Col1=annotation_file Col2=contigous.
annotation_file is a `gff` file, where the collumns 4, 5, 7, 9 are
important to characterize the feature, corresponding to, respectively:
feature_start_position feature_end_position feature_strand feature_gene_id_name.
11. weak_site_log10_threshold : minimum threshold to consider a motif as a potential binding site. Value is defined as `-log10 unit`. (e.g. weak_site_log10_threshold = 3 considers only motifs with p_value <= 10^-3 ). I usued the value of 2.5 for DosR data (highly informative motif) and 3 for Eukaryote data (lowly informative motif) .
12. strong_site_log10_threshold : It defines a boundary for classification of weak and strong site. Important to define penalty classification. I usued the value of 4 for DosR data (highly informative motif) and 5 for Eukaryote data (lowly informative motif) .
13. alpha_rescue : penalty for considering a weak site. It assumes a value from [0 1], with 0 indicating no penalty and 1 indicating a penalty proportional to sum of squares of coverage.
The penalty is proportional to number of weak sites used for deconvolution. I used a low value for an inclusive run( e.g. 0.02 or 0.01). and a higher valeu for a move conservative run ( e.g. 0.1).
14. d_lim : Maximum distance to consider `double binding` signal. Defining d_lim=0 indicates only `single binding` signal. Use d_lim=50 to consider the double binding signal.
(ii). Cooperative interaction prediction
The function that predicts cooperative interaction is `BRACIL_cooperative_interaction_test`. Its inputs are:
regions_set_with_p00_file : regions file containing 4 columns [chr start stop p00]. `chr` indicates chromosome label, `start` and `stop` indicates regions interval and `p00` indicates the probability of non-binding configuration.
binding_sites_file : Two columns files [chromosome binding_site_center]
coverage_file_set : same as above ( subitem `i`)
coverage_file_type : same as above ( subitem `i`)
ip_rate_type : `high` or `low`. Indicates the assumption of ip_rate.
bracil_file : instance of bracil_file. It is important to load the parameters that will be used.
output_file : path in which prediction will be output.
(iii). Estimation of binding event p-value.
It estimates the p-value of binding events at an input region. The function that does it is `BRACIL_event_pvalue`.
covc_file : coverage file (read subitem `i`).
region_start : region start
region_stop : region stop
region_chromosome : region chromosome label
n_repetitions : number of sample to estimate p-value. It limits resolution to 1/n_repetitions.
output_path : path where output is saved
genome_file : fasta_file corresponding to `chromosome label`.

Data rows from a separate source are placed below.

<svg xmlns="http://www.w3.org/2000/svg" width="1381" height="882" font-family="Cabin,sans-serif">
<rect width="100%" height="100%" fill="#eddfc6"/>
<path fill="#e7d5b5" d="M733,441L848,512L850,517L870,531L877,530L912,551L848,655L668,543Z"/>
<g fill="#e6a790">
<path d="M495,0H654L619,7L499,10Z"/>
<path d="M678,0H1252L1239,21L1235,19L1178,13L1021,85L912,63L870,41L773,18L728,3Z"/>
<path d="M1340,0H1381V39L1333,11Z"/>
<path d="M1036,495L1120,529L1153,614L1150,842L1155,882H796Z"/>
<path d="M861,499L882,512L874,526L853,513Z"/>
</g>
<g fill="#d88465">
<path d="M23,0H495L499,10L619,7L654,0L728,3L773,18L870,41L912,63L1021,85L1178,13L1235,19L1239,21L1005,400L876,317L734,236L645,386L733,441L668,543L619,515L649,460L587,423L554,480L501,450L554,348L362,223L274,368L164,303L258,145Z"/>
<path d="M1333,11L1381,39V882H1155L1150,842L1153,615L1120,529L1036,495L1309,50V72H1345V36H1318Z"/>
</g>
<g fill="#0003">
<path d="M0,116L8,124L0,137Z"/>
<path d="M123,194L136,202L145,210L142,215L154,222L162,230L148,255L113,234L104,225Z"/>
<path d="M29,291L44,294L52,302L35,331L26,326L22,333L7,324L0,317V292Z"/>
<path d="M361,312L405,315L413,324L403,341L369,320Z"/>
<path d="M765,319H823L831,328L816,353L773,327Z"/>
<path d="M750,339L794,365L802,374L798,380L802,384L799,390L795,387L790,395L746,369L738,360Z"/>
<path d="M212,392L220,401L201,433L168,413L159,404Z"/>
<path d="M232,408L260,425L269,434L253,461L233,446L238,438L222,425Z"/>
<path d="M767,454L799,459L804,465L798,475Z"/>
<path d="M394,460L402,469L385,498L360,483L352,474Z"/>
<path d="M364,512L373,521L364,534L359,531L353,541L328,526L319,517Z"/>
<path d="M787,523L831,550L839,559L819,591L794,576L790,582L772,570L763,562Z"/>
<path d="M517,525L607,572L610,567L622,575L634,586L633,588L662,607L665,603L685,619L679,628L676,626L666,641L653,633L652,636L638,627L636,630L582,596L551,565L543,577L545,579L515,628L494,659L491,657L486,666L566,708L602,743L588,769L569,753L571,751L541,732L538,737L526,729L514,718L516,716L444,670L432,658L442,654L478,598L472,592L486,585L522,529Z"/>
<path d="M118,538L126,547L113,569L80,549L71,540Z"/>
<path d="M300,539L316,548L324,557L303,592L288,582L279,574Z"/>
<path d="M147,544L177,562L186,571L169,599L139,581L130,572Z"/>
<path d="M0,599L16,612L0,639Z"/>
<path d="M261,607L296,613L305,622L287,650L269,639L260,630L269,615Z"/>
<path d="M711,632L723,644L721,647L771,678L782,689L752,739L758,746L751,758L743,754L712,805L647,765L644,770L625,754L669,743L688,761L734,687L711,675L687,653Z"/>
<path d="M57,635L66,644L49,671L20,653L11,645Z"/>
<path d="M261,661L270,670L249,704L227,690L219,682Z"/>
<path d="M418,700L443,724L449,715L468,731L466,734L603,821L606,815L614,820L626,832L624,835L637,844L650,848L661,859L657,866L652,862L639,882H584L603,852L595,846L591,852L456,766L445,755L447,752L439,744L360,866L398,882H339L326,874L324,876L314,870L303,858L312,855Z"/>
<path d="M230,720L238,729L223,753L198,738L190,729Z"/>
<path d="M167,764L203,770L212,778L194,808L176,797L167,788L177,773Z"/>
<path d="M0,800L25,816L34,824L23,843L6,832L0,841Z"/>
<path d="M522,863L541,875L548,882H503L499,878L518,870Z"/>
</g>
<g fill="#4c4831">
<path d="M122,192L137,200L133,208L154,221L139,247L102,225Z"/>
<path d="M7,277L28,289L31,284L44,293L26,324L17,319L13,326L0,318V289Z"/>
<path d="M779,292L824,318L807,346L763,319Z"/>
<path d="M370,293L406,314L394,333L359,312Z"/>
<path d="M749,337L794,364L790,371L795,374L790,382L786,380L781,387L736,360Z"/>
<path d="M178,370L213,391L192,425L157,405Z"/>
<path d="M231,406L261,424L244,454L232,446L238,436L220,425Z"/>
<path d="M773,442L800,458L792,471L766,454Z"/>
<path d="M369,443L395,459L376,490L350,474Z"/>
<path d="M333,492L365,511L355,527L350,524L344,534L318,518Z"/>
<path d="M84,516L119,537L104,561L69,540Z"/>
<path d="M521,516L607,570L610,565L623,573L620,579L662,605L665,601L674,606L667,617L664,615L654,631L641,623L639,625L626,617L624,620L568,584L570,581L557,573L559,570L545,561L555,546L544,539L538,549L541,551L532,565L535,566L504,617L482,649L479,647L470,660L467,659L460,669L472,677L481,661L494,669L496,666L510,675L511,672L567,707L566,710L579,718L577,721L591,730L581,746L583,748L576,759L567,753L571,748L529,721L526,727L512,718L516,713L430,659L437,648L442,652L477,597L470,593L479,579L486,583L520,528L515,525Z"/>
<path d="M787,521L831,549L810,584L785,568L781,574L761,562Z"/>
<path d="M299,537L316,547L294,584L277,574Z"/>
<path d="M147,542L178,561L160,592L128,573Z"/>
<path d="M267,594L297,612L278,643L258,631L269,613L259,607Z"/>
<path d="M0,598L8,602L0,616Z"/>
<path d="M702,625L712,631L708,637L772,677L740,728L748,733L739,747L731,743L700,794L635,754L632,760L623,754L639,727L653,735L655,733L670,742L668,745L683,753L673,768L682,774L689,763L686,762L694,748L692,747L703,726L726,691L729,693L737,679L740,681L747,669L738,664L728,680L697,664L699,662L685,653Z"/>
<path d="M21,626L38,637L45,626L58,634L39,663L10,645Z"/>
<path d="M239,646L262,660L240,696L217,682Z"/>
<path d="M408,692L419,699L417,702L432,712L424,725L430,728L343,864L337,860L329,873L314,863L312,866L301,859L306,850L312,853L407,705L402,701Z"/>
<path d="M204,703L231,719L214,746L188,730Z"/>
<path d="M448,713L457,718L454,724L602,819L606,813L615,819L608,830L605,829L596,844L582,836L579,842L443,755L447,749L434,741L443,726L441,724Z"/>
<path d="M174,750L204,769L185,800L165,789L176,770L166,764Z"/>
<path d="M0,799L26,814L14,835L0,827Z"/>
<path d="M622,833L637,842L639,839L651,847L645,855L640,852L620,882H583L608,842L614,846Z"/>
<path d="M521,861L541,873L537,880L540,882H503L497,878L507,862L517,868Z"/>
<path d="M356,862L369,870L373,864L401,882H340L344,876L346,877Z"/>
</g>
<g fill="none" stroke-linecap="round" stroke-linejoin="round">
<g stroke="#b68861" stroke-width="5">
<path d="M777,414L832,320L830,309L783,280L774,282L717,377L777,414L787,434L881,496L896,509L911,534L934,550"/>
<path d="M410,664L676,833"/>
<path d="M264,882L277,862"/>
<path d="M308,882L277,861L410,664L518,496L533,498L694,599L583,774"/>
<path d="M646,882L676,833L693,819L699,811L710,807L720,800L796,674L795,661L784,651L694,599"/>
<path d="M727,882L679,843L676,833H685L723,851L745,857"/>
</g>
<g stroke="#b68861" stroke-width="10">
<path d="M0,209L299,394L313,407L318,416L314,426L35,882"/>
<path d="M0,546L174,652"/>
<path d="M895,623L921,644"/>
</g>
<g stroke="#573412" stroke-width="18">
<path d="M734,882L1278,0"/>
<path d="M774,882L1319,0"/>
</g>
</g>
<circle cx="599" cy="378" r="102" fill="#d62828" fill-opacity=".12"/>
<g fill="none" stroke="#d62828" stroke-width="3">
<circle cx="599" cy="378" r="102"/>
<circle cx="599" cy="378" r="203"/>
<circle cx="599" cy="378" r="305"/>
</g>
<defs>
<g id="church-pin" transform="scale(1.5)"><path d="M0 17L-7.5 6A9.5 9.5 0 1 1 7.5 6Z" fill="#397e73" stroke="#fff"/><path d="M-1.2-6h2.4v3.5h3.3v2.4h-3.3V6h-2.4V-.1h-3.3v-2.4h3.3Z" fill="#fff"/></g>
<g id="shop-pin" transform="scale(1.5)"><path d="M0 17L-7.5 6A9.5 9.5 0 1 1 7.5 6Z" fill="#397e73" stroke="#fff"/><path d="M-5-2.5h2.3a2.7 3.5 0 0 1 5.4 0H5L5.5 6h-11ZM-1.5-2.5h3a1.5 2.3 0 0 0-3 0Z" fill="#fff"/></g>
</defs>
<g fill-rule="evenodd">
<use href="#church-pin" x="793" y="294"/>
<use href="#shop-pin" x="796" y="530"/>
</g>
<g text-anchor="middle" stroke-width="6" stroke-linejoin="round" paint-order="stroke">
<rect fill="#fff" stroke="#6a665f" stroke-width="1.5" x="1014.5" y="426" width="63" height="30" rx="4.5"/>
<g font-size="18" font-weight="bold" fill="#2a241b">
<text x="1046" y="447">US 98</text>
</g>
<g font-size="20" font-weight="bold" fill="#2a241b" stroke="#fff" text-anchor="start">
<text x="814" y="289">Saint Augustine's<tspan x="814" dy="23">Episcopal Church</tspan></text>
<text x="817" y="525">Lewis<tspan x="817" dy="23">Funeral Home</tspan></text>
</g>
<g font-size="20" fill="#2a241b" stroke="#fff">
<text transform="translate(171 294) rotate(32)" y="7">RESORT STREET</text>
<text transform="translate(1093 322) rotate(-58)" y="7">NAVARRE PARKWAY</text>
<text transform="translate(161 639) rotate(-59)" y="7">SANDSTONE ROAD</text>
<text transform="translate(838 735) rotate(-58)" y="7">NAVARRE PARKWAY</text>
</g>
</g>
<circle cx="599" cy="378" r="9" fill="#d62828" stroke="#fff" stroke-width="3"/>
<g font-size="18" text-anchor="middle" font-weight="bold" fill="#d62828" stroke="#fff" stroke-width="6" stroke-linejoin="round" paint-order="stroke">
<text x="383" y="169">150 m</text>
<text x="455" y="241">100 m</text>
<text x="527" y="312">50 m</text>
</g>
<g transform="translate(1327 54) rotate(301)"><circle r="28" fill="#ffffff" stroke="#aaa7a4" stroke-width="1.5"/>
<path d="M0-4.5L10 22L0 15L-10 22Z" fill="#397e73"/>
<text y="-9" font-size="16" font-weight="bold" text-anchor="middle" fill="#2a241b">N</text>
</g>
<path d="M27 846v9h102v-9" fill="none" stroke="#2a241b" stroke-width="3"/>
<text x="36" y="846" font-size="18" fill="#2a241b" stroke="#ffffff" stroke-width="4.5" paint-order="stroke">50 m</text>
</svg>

bracil_refined_input_file : BRACIL refined file from binding event prediction (see subitem `i`). It is required to extract impulse response parameters.
meme_file : meme file used to generate `BRACIL refined`. It has same `mline` label as BRACIL refined file.
bg_file : background file for motif scan (see MEME/FIMO documentation).
%%VI. Variations in binding event prediction
We provide 4 variations in the binding event prediction of BRACIL that requires a diferent output.
- BRACIL_pipeline_rescue_trf.
It requires the training set (where impulse response is estimated) as input. As default, BRACIL uses only the 16 most enriched regions.
- BRACIL_pipeline_rescue_motif_input:
This version requires a motif file, `memefile`, as input. It uses this motif file to predict the location of the potential binding sites that will be used for deconvolution.
BRACIL_pipeline_rescue_nth_round:
This version re-iterates motif discovery and binding event prediction. It requires as input the round number and a `pre_final_peaks` file. The pre_final_peaks file represent the refined file from a previous round.
BRACIL_post_motif_and_post_training_pipeline:
This version skip step that trains impulse response parameters. It requires as input a `bracil_covonly` file, which represents BRACIL prediction based only in ChIP-seq coverage, a `bracil_final_peaks` file, which represents BRACIL prediction that is refined by motif discovery, and a motif input. The user would need this file to run BRACIL in parallel.